* DATASET EXTRACT:
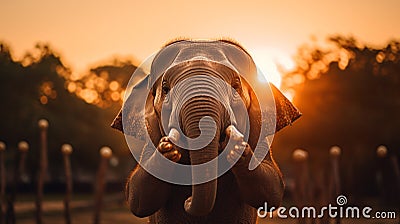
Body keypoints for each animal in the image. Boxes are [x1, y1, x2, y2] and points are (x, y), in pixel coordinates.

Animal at [111, 39, 302, 223]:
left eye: (236, 86)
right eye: (165, 89)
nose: (187, 202)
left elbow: (272, 188)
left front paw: (234, 146)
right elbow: (137, 195)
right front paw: (170, 147)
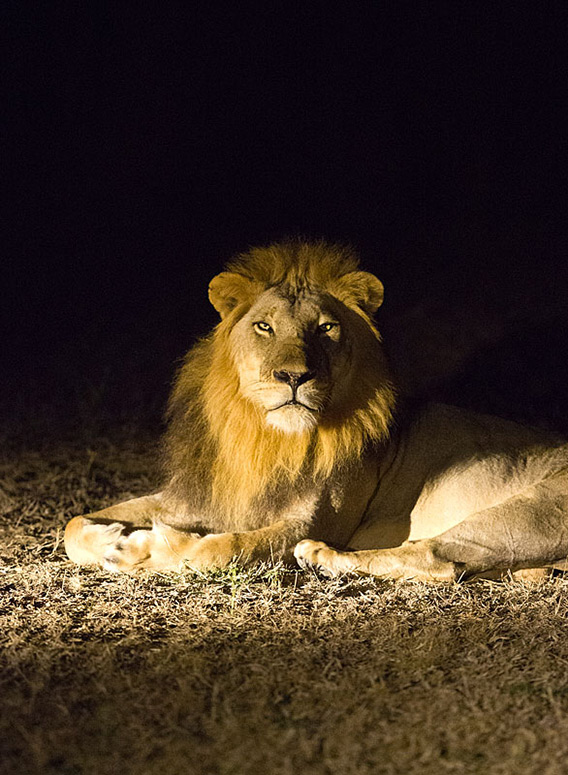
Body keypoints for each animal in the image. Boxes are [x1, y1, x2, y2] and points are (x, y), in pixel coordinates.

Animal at [64, 239, 568, 580]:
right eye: (264, 327)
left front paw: (140, 550)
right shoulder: (201, 495)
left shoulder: (313, 518)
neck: (264, 433)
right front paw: (108, 536)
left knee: (438, 558)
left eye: (326, 328)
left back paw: (322, 556)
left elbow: (221, 550)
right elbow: (70, 525)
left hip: (519, 515)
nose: (293, 377)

* TASK DESCRIPTION: Going through the entries, return every line holding the word "right".

* RESULT OF THE TASK:
right eye: (165, 89)
right elbow: (137, 195)
right front paw: (170, 147)
right eye: (264, 327)
right shoulder: (201, 495)
right front paw: (108, 536)
right elbow: (70, 525)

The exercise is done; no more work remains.